• [Problem]: Pick up the retirement plan's definition of Compensation after its last sentence and carry the passage forward.

• [Selected excerpt]:
((
For Plan Years beginning before January 1, 1994, Compensation shall mean
the total amount of remuneration paid by the Employer to a Participant during a
Plan Year that would be subject to tax under Code 3101(a), without reference
to the limitations imposed by Code 3121(a)(1). However, such term shall
exclude director's fees, travel allowances, expense allowances, office
allowances, relinquished vacation pay, unused sick pay, insurance premiums,
pension and retirement benefits, other allowances, and all contributions by the
Employer to this Plan, to any other tax qualified plan or to any health,
accident, or welfare fund or plan, or similar benefits. For purposes of a
contribution or an allocation under the Plan based on Compensation, Compensation
shall only include amounts actually paid to an Employee during the period he or
she is a Participant in the Plan.
))
• [Information given]:
((
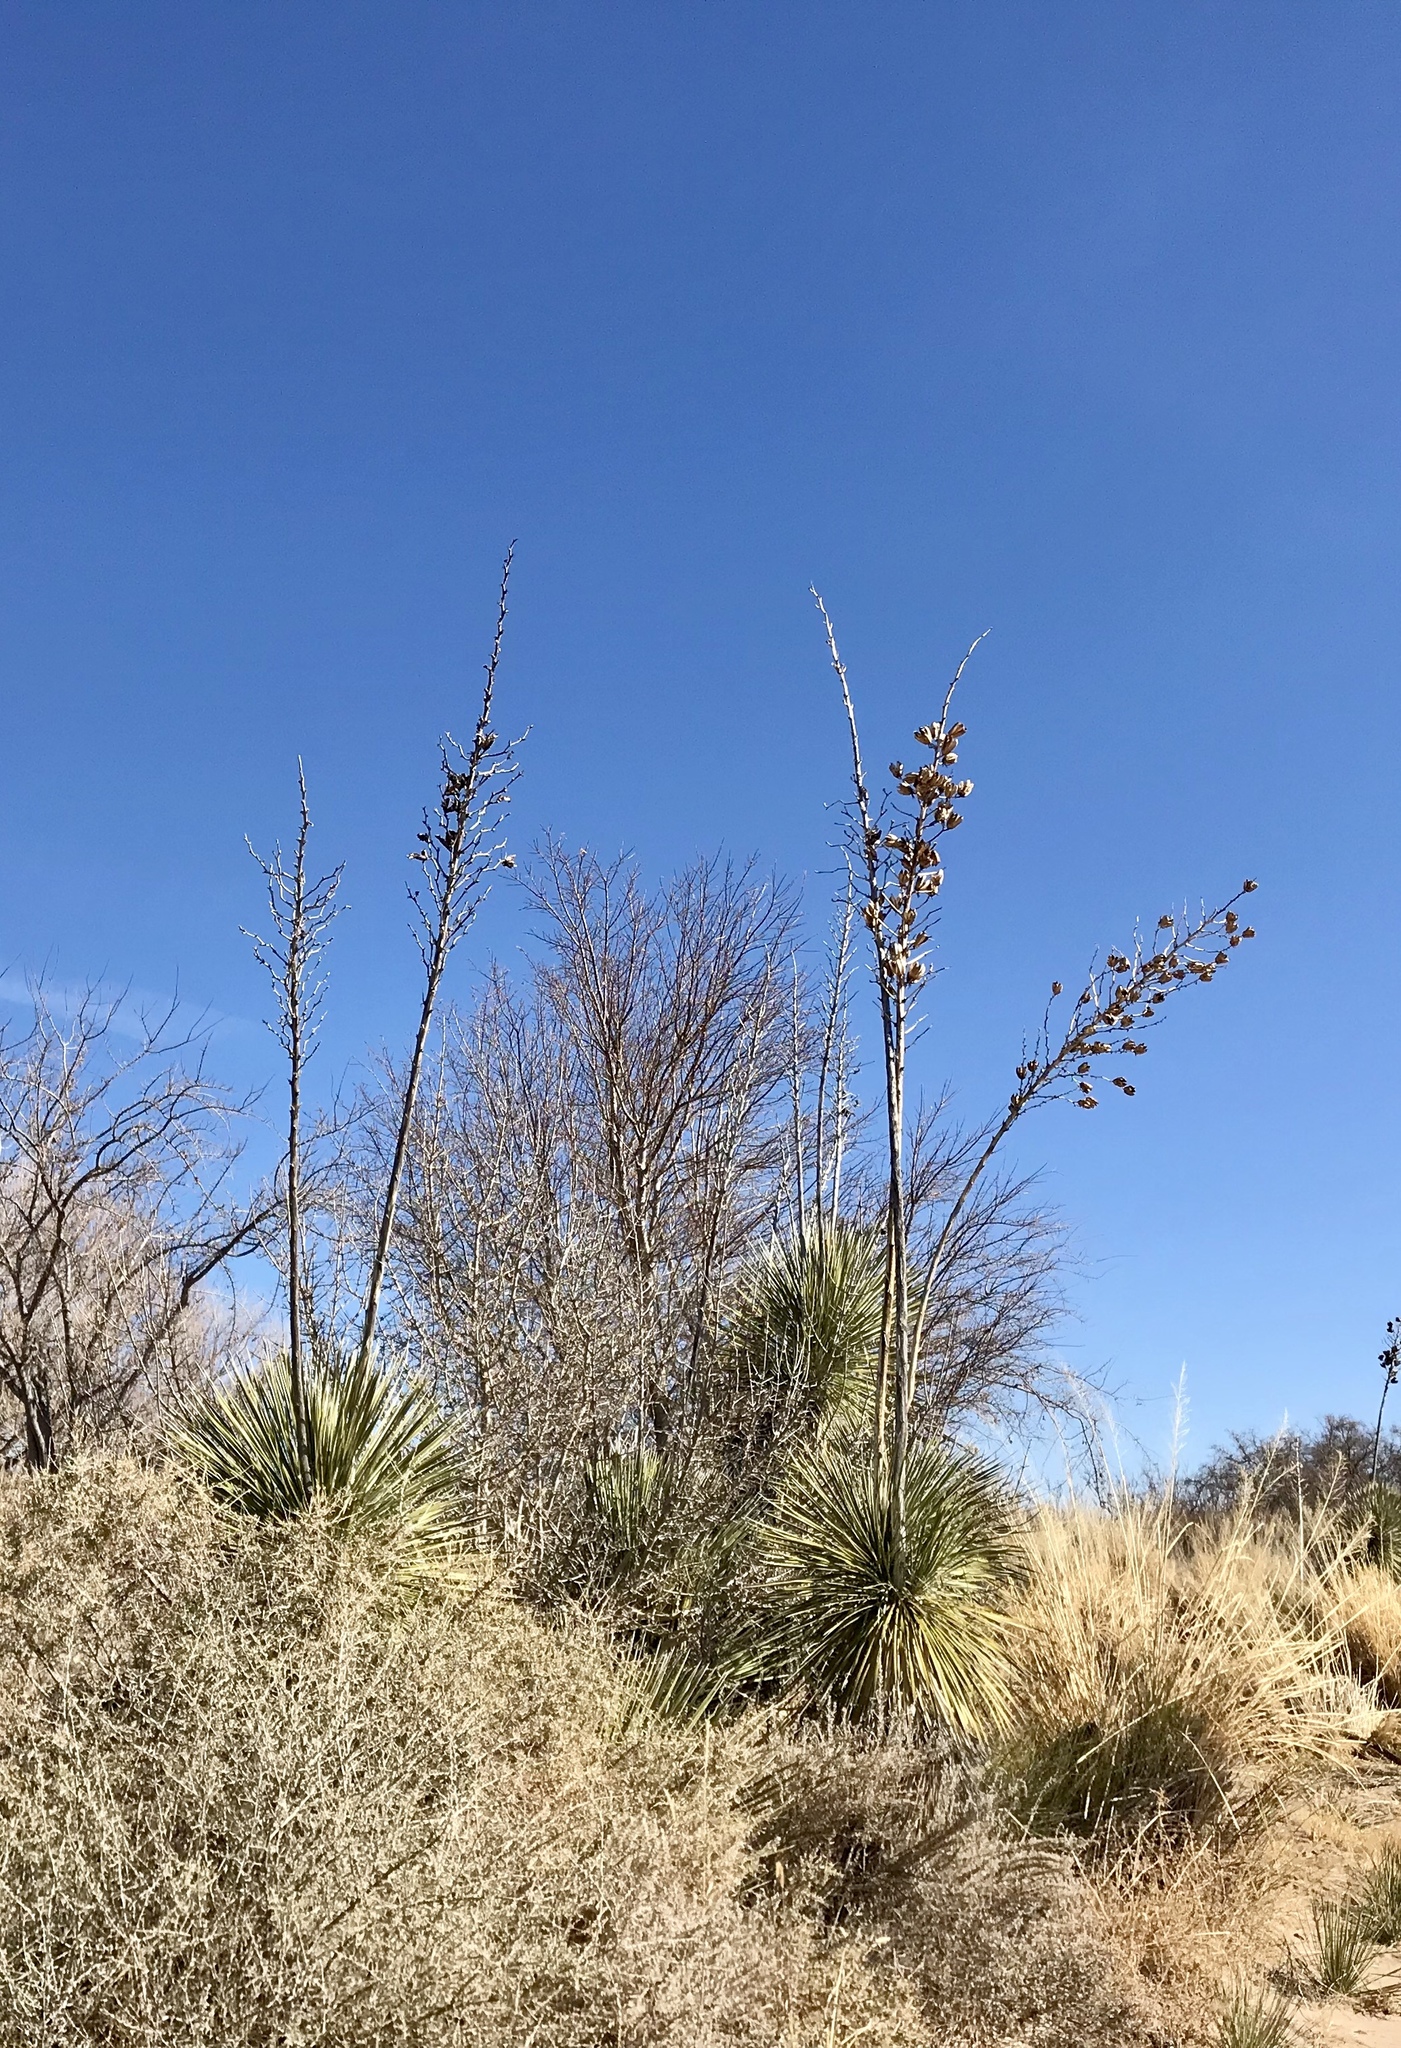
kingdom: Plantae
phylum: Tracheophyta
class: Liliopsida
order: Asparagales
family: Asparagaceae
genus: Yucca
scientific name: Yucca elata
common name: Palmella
))
((
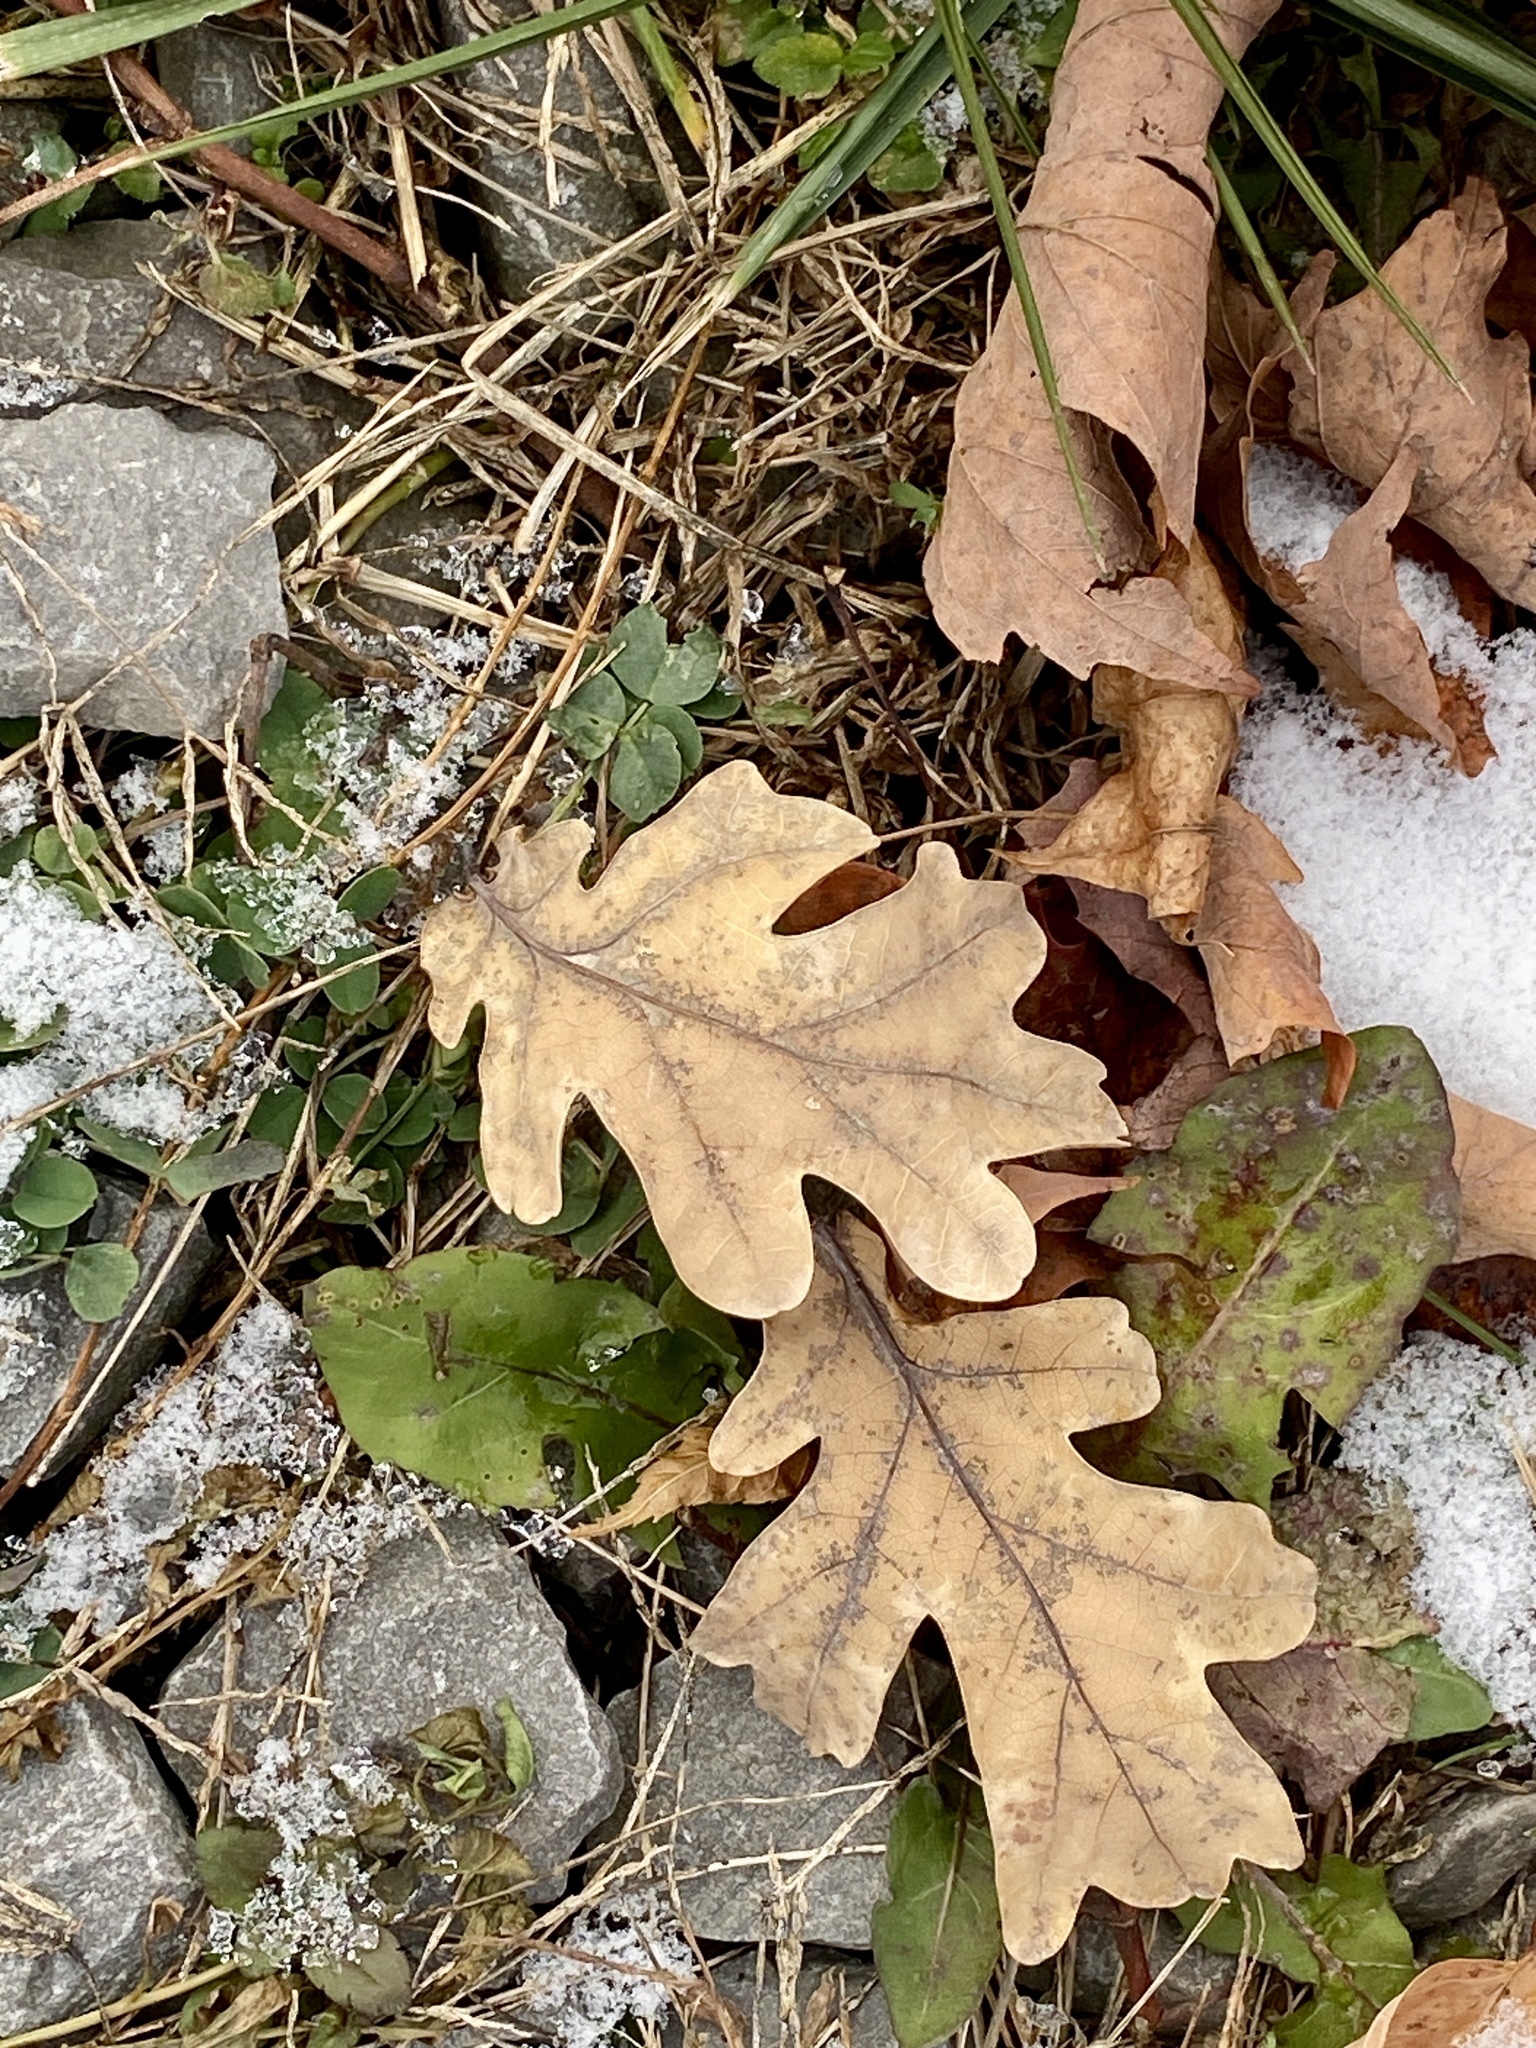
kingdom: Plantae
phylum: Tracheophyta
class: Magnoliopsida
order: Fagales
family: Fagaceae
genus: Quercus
))
• [Output below]:
Compensation shall not include amounts in excess of $200,000 (or such
larger amount as the Commissioner of Internal Revenue may prescribe) and
effective for Plan Years beginning after December 31, 1993, Compensation shall
not exceed the $150,000 limitation. The $150,000 limitation is the $150,000
limitation under Code 401 (a)(17), as adjusted by the Commissioner for
increases in the cost of living in accordance with Code 401(a)(17). If a
determination period consists of fewer than 12 months, the $150,000 limitation
will be multiplied by a fraction, the numerator of which is the number of months
in the determination period, and the denominator of which is 12. In determining
the Compensation of a Participant for purposes of the $200,000 limitation or the
$150,000 limitation, the Committee shall increase a Participant's Compensation
by the Compensation of the Participant's spouse and any lineal descendants of
the Participant who have not attained age 19 before the close of the Plan Year
if the Participant is a more than 5% owner of the Employer or a Highly
Compensated Employee in the group of the top 10 Employees ranked by
Compensation. If the application of the immediately preceding sentence causes
the $200,000 limitation or the $150,000 limitation to be exceeded, then the
$200,000 limitation or the $150,000 limitation shall be prorated among the
family members in proportion to each family member's Compensation as determined
under this Section prior to the application of the $200,000 limitation or the
$150,000 limitation.
1.8 Defined Benefit Plan shall have the meaning assigned to it by Section 4.5.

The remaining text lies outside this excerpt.